«Tu mi guardi dalla croce». Cristo destino dell'uomo Intervento del Patriarca card. Angelo Scola
Belluno, 3 aprile 2004
03-04-2004

«Tu mi guardi dalla croce»
Cristo destino dell’uomo

Belluno, 3 aprile 2004

Angelo Card. Scola
Patriarca di Venezia

1. «Dammi il cuor»
«Tu mi guardi dalla croce/questa sera mio Signor,/ed intanto la tua voce/mi sussurra: ‘Dammi il cuor’».
Lo sguardo serenamente stravolto del Redentore dipinto dall’Angelico ci rivolge dalla Croce, con la melodia di Mozart, questo singolare invito: «Dammi il cuor». Cioè, dammi tutto te stesso. Cos’è, infatti, il cuore, se non il centro del mio io? Il luogo del bisogno-desiderio che mi costituisce, destato in ogni istante dalla realtà che lo urge ad un continuo coinvolgimento? Il cuore è l’autentica molla di ogni mio atto di libertà. Il sussurro del Volto crocifisso (la tua voce mi sussurra) ci sorprende questa sera.
Ma un crocifisso non è uno sconfitto? Come può rivolgermi una richiesta così ardita?
Tanto più che il mio cuore, come quello di ogni uomo, è attraversato dall’insopprimibile inquietudine di cui parla Sant’Agostino.
«Vivo come un uomo scacciato dalla propria personalità più profonda e nello stesso tempo condannato ad indagarla fino in fondo» . Così, fin dalla prima battuta messa sulle labbra del suo Adamo, uno dei protagonisti di Raggi di paternità, Karol Wojtyla individua questo dramma costitutivo del cuore di ogni uomo. Ognuno di noi si percepisce lontano da sé («scacciato dalla propria personalità») e contemporaneamente presso di sé («condannato ad indagarla a fondo»). E questa inquietudine che attraversa ogni nostro istante è generata da una tensione essenziale. Il nostro essere uno di due poli. Uno di anima e di corpo. Ci duole un dente (corpo) e subito diventiamo melanconici (spirito). Siamo uno come uomo e come donna: fin dalla nascita, anzi, fin dal concepimento ‘ ne diveniamo coscienti in età matura ‘ questo orizzonte costitutivo della nostra sfera affettiva (il rapporto uomo/donna) ci esalta e ci tende, simultaneamente (inquietudine). Infine siamo uno di individuo e di comunità. In ogni atto siamo inesorabilmente bisognosi di dire Io per non dissolverci e, nello stesso tempo, siamo immersi nella rete plurale dei rapporti che sono per noi vita, certo, ma sempre anche prova.
Cosa può dire un Crocifisso sconfitto agli occhi del mondo ad un cuore, cioè ad un io strutturalmente inquieto e ancor più ‘ se è possibile ‘ provato dalla complessità contraddittoria del contesto socio-culturale in cui oggi siamo chiamati ad affrontare il talora faticoso ‘mestiere di vivere’? Un Crocifisso si rivolge ad un cuore inquieto’ non è l’incontro di due problemi, la somma di due negativi? Cosa può mai venirne di buono?

+---+

Breve quesito A -
Rispondi a queste domande sul brano:
(i) Quale invito rivolge il Redentore dalla Croce?
(ii) In quale opera compare il personaggio di Adamo citato nel brano?
(iii) Quale esempio porta il brano per mostrare che siamo uno di anima e di corpo?
Breve quesito B - Prosegui il brano sul Crocifisso e sul cuore inquieto a partire dalla sua ultima frase.
Le righe seguenti non hanno alcun legame con il brano.

Sezione dati -
+---+

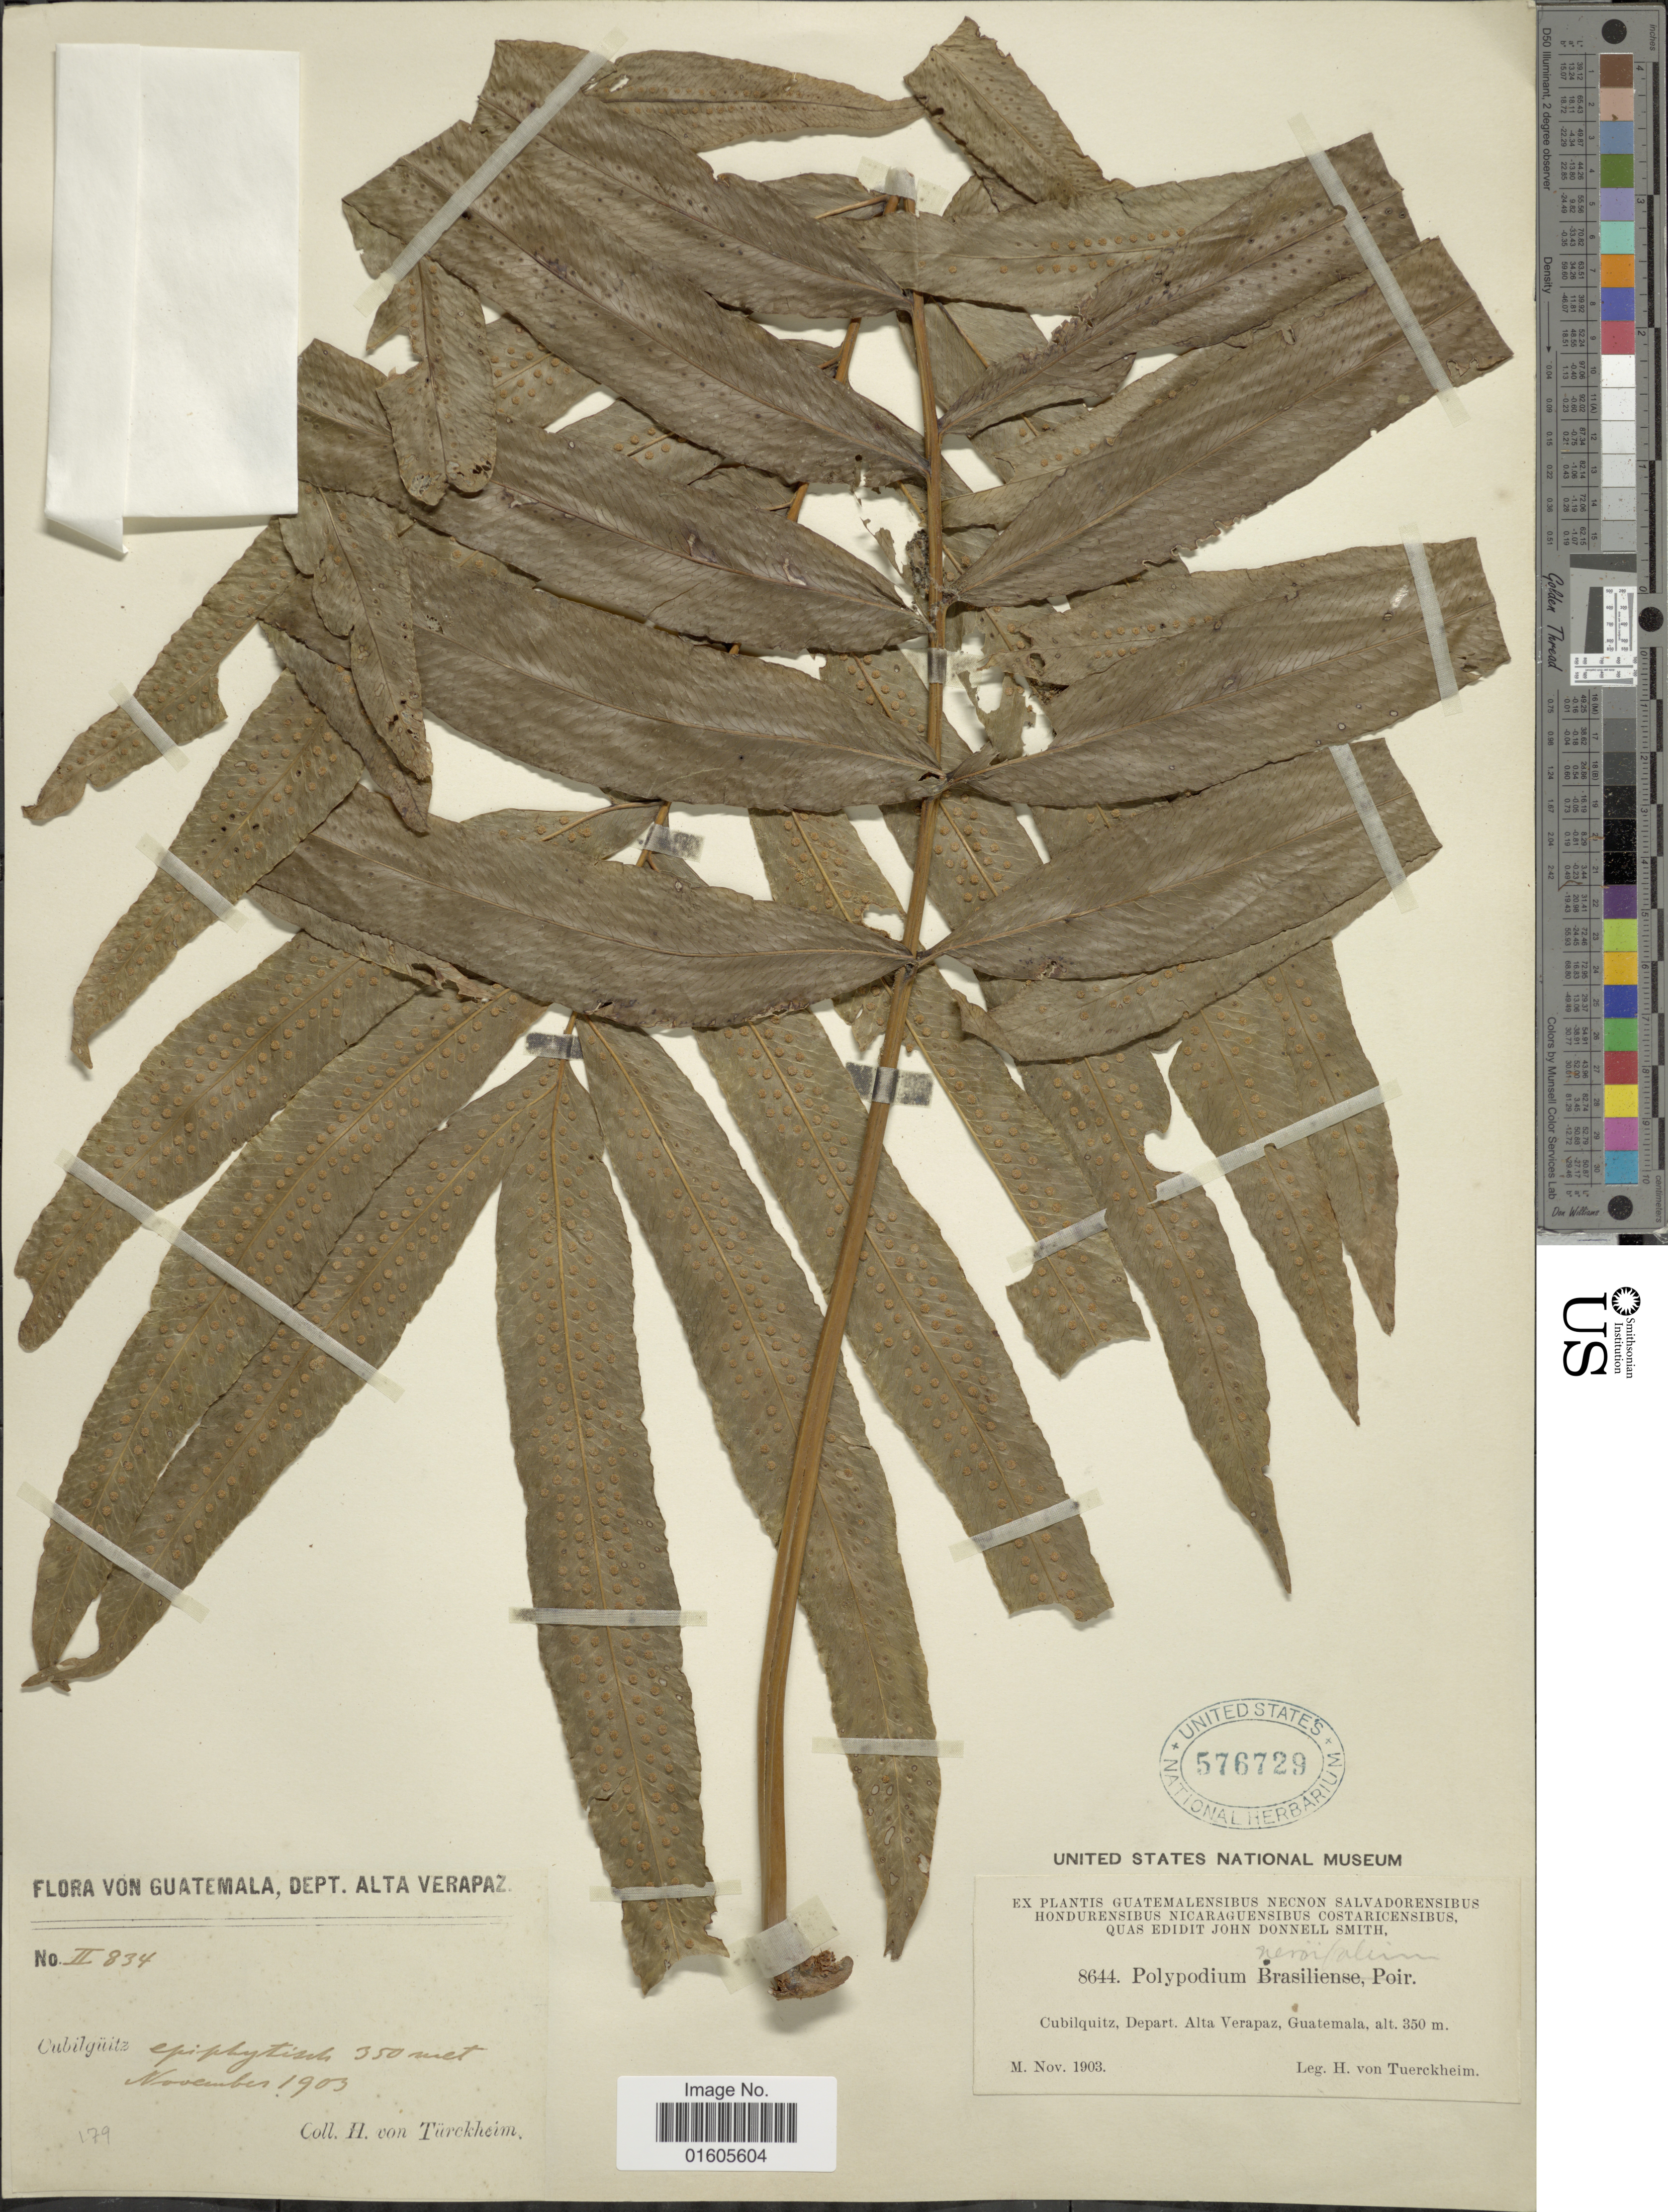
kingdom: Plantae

+---+

Risposta attesa A -
(i) «Dammi il cuor».
(ii) Raggi di paternità.
(iii) Ci duole un dente (corpo) e subito diventiamo melanconici (spirito).

Risposta attesa B -
Eppure, per quanto possa essere alienato dal proprio cuore – cioè dal centro del proprio io – l’uomo deve sempre fare i conti con la domanda delle domande che, come l’erba selvaggia a primavera sbuca anche dal più fitto cumulo di detriti. È genialmente espressa dal Leopardi nel Pastore errante dell’Asia: «Ed io che sono?» . Cosa cerca questa domanda? Insegue affannosamente quella pace in cui il nostro inquietum cor possa infine trovare riposo. «Quando uno dorme male domanda e non sa che cosa. Vorrebbe domandare eternamente, non dormire significa domandare; se uno avesse la risposta, dormirebbe» (Kafka).
Perché allora non accettare l’invito amoroso che da duemila anni irresistibile promana da quell’Uomo singolare che si è lasciato drizzare sul palo ignominioso della croce. Da duemila anni schiere di uomini, ma soprattutto intere generazioni dei nostri padri, hanno risposto positivamente al sussurro dell’Uomo della croce. Forse sul Golgota si è aperto un crinale perché l’inestirpabile domanda del Leopardi, che si agita sul fondo del nostro cuore ‘ «Ed io che sono?» ‘ trovi risposta.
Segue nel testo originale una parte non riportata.